Version number 4 has been posted here http://lwn.net/Articles/552703/
appart from heated discussion about memcg iterator predicate which ended
with a conclusion that the predicate based iteration is "the shortest path to
implementing subtree skip given how the iterator is put together
currently and the series as a whole reduces significant amount of
complexity, so it is an acceptable tradeoff to proceed with this
implementation with later restructuring of the iterator."
(http://thread.gmane.org/gmane.linux.kernel.mm/101162/focus=101560)

Changes between RFC (aka V1) -> V2
As there were no major objections there were only some minor cleanups
since the last version and I have moved "memcg: Ignore soft limit until
it is explicitly specified" to the end of the series.

Changes between V2 -> V3
No changes in the code since the last version. I have just rebased the
series on top of the current mmotm tree. The most controversial part
has been dropped (the last patch "memcg: Ignore soft limit until it is
explicitly specified") so there are no semantical changes to the soft
limit behavior. This makes this work mostly a code clean up and code
reorganization. Nevertheless, this is enough to make the soft limit work
more efficiently according to my testing and groups above the soft limit
are reclaimed much less as a result.

Changes between V3->V4
Added some Reviewed-bys but the biggest change comes from Johannes
concern about the tree traversal overhead with a huge number of memcgs
(http://thread.gmane.org/gmane.linux.kernel.cgroups/7307/focus=100326)
and this version addresses this problem by augmenting the memcg tree
with the number of over soft limit children at each level of the
hierarchy. See more bellow.

Changes between V4->V5
Rebased on top of mmotm tree (without slab shrinkers patchset because
there are issues with that patchset) + restested as there were many
kswapd changes (Results are more or less consistent more on that bellow).
There were only doc updates, no code changes.

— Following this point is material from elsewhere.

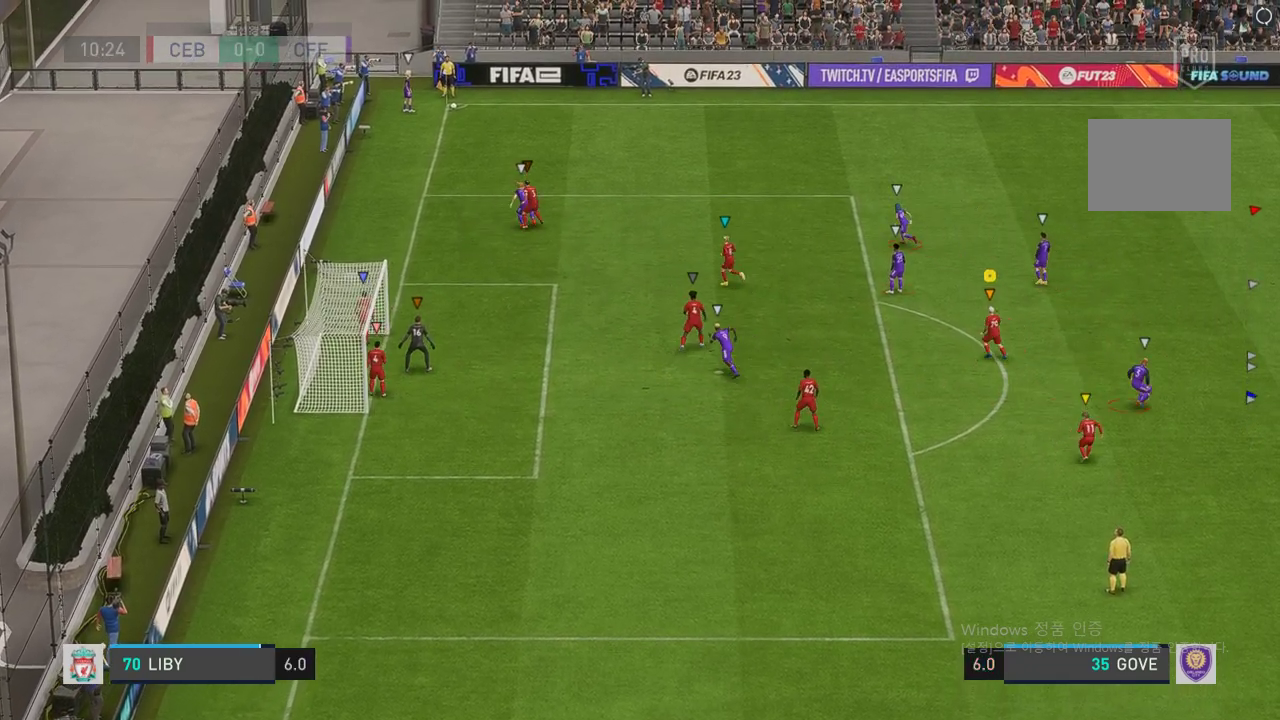
{"buttons": [], "left_stick": "up-left", "right_stick": "center", "events": [[471, "left_stick", "up-left"]]}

Please let me know if this has any chance to get merged into 3.11. I do
not want to push it too hard but I think this work is basically ready
and waiting more doesn't help. I can live with 3.12 merge window as well
if 3.11 sounds too early though.

The basic idea is quite simple. Pull soft reclaim into shrink_zone in
the first step and get rid of the previous soft reclaim infrastructure.
shrink_zone is done in two passes now. First it tries to do the soft
limit reclaim and it falls back to reclaim-all mode if no group is over
the limit or no pages have been scanned. The second pass happens at the
same priority so the only time we waste is the memcg tree walk which
has been updated in the third step to have only negligible overhead.

As a bonus we will get rid of a _lot_ of code by this and soft reclaim
will not stand out like before when it wasn't integrated into the zone
shrinking code and it reclaimed at priority 0 (the testing results show
that some workloads suffers from such an aggressive reclaim). The clean
up is in a separate patch because I felt it would be easier to review
that way.

The second step is soft limit reclaim integration into targeted
reclaim. It should be rather straight forward. Soft limit has been used
only for the global reclaim so far but it makes sense for any kind of
pressure coming from up-the-hierarchy, including targeted reclaim.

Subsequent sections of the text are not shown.